*** Opening of Supplied records ***

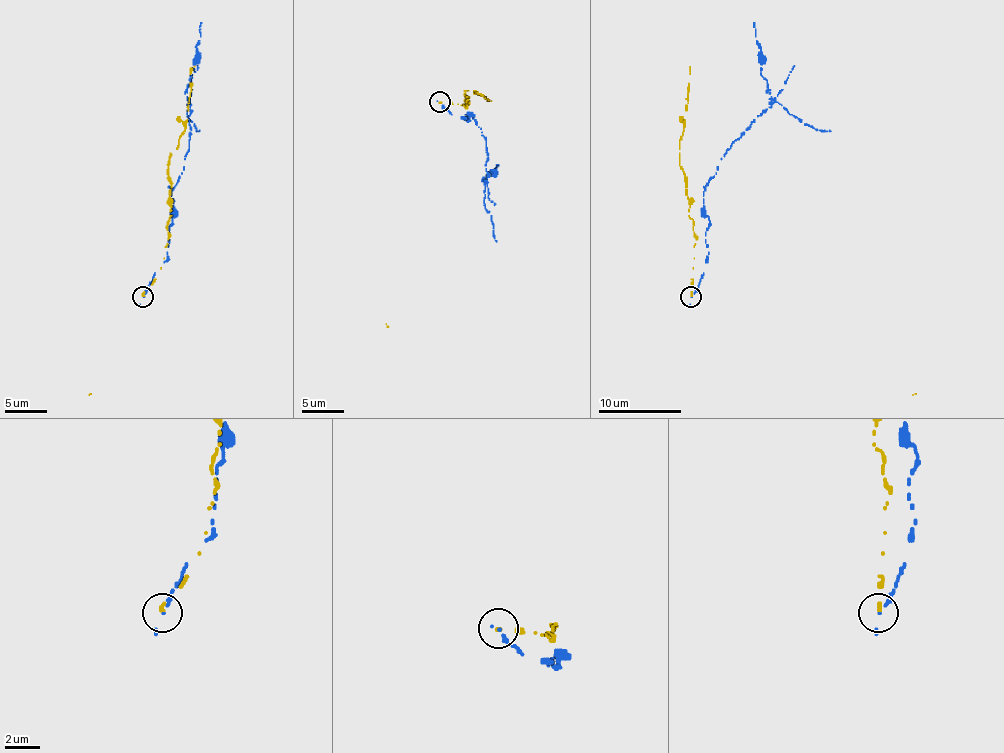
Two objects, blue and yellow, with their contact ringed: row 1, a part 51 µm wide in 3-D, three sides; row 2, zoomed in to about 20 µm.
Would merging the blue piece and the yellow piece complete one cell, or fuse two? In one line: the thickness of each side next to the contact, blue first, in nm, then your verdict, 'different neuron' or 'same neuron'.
170/240 nm | different neuron

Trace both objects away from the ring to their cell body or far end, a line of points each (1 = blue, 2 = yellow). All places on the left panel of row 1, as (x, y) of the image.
1: (143, 296), (166, 259), (173, 188), (189, 148), (185, 90), (202, 23)
2: (143, 296), (156, 279), (168, 240), (168, 156), (185, 129), (191, 90), (189, 71), (193, 67)

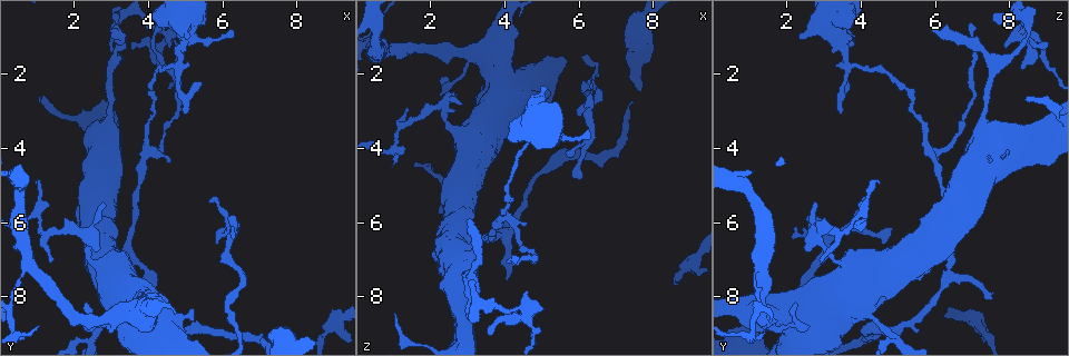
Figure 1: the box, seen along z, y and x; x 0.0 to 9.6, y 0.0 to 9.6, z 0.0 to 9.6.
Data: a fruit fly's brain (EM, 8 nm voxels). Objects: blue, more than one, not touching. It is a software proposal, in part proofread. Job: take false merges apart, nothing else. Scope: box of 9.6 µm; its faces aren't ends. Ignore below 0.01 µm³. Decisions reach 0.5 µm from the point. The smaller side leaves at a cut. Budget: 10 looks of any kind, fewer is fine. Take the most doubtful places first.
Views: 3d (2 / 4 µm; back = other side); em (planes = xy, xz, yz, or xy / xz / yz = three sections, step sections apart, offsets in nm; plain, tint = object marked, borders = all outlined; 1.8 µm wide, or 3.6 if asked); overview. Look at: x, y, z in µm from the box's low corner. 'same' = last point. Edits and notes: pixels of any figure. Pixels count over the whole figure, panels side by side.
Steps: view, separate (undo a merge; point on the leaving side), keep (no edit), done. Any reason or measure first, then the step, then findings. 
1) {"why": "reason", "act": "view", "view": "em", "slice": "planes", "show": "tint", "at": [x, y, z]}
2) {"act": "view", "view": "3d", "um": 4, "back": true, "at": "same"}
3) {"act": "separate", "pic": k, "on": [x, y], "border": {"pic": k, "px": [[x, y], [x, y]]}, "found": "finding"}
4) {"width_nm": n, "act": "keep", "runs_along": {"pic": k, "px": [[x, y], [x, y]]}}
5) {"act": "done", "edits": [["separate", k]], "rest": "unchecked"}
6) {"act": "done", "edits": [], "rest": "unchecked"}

{"why": "abrupt turn", "act": "view", "view": "em", "slice": "yz", "step": 4, "show": "tint", "at": [1.00, 5.80, 4.05]}

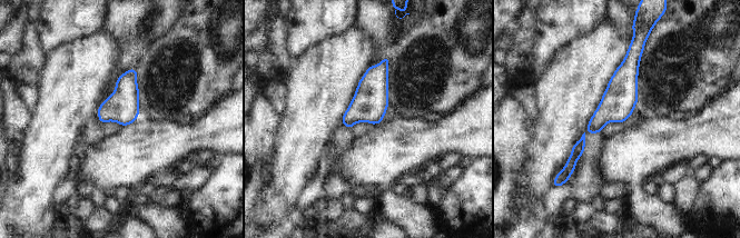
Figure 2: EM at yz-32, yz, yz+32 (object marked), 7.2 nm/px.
{"act": "view", "view": "em", "slice": "planes", "show": "tint", "at": "same"}

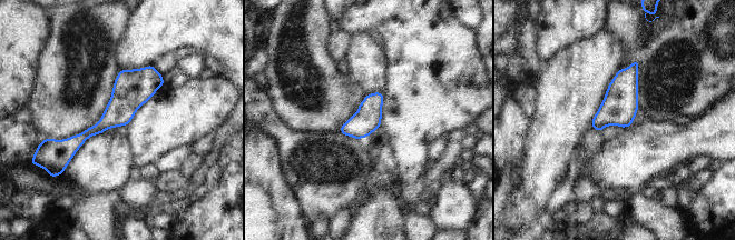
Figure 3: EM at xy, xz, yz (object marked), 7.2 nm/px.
{"width_nm": 190, "act": "keep", "runs_along": {"pic": 3, "px": [[159, 78], [99, 128], [57, 142]]}, "found": "one neuron here"}

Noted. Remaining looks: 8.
{"why": "two arms in line, one across", "act": "view", "view": "3d", "um": 4, "at": [3.95, 4.10, 5.85]}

*** Close of Supplied records ***

> _What you should do_:
Please write out every entry exactly, but skip the pictures.

> _Completed exercise_:
Two objects, blue and yellow, with their contact ringed: row 1, a part 51 µm wide in 3-D, three sides; row 2, zoomed in to about 20 µm.
Would merging the blue piece and the yellow piece complete one cell, or fuse two? In one line: the thickness of each side next to the contact, blue first, in nm, then your verdict, 'different neuron' or 'same neuron'.
170/240 nm | different neuron

Trace both objects away from the ring to their cell body or far end, a line of points each (1 = blue, 2 = yellow). All places on the left panel of row 1, as (x, y) of the image.
1: (143, 296), (166, 259), (173, 188), (189, 148), (185, 90), (202, 23)
2: (143, 296), (156, 279), (168, 240), (168, 156), (185, 129), (191, 90), (189, 71), (193, 67)

Figure 1: the box, seen along z, y and x; x 0.0 to 9.6, y 0.0 to 9.6, z 0.0 to 9.6.
Data: a fruit fly's brain (EM, 8 nm voxels). Objects: blue, more than one, not touching. It is a software proposal, in part proofread. Job: take false merges apart, nothing else. Scope: box of 9.6 µm; its faces aren't ends. Ignore below 0.01 µm³. Decisions reach 0.5 µm from the point. The smaller side leaves at a cut. Budget: 10 looks of any kind, fewer is fine. Take the most doubtful places first.
Views: 3d (2 / 4 µm; back = other side); em (planes = xy, xz, yz, or xy / xz / yz = three sections, step sections apart, offsets in nm; plain, tint = object marked, borders = all outlined; 1.8 µm wide, or 3.6 if asked); overview. Look at: x, y, z in µm from the box's low corner. 'same' = last point. Edits and notes: pixels of any figure. Pixels count over the whole figure, panels side by side.
Steps: view, separate (undo a merge; point on the leaving side), keep (no edit), done. Any reason or measure first, then the step, then findings. 
1) {"why": "reason", "act": "view", "view": "em", "slice": "planes", "show": "tint", "at": [x, y, z]}
2) {"act": "view", "view": "3d", "um": 4, "back": true, "at": "same"}
3) {"act": "separate", "pic": k, "on": [x, y], "border": {"pic": k, "px": [[x, y], [x, y]]}, "found": "finding"}
4) {"width_nm": n, "act": "keep", "runs_along": {"pic": k, "px": [[x, y], [x, y]]}}
5) {"act": "done", "edits": [["separate", k]], "rest": "unchecked"}
6) {"act": "done", "edits": [], "rest": "unchecked"}

{"why": "abrupt turn", "act": "view", "view": "em", "slice": "yz", "step": 4, "show": "tint", "at": [1.00, 5.80, 4.05]}

Figure 2: EM at yz-32, yz, yz+32 (object marked), 7.2 nm/px.
{"act": "view", "view": "em", "slice": "planes", "show": "tint", "at": "same"}

Figure 3: EM at xy, xz, yz (object marked), 7.2 nm/px.
{"width_nm": 190, "act": "keep", "runs_along": {"pic": 3, "px": [[159, 78], [99, 128], [57, 142]]}, "found": "one neuron here"}

Noted. Remaining looks: 8.
{"why": "two arms in line, one across", "act": "view", "view": "3d", "um": 4, "at": [3.95, 4.10, 5.85]}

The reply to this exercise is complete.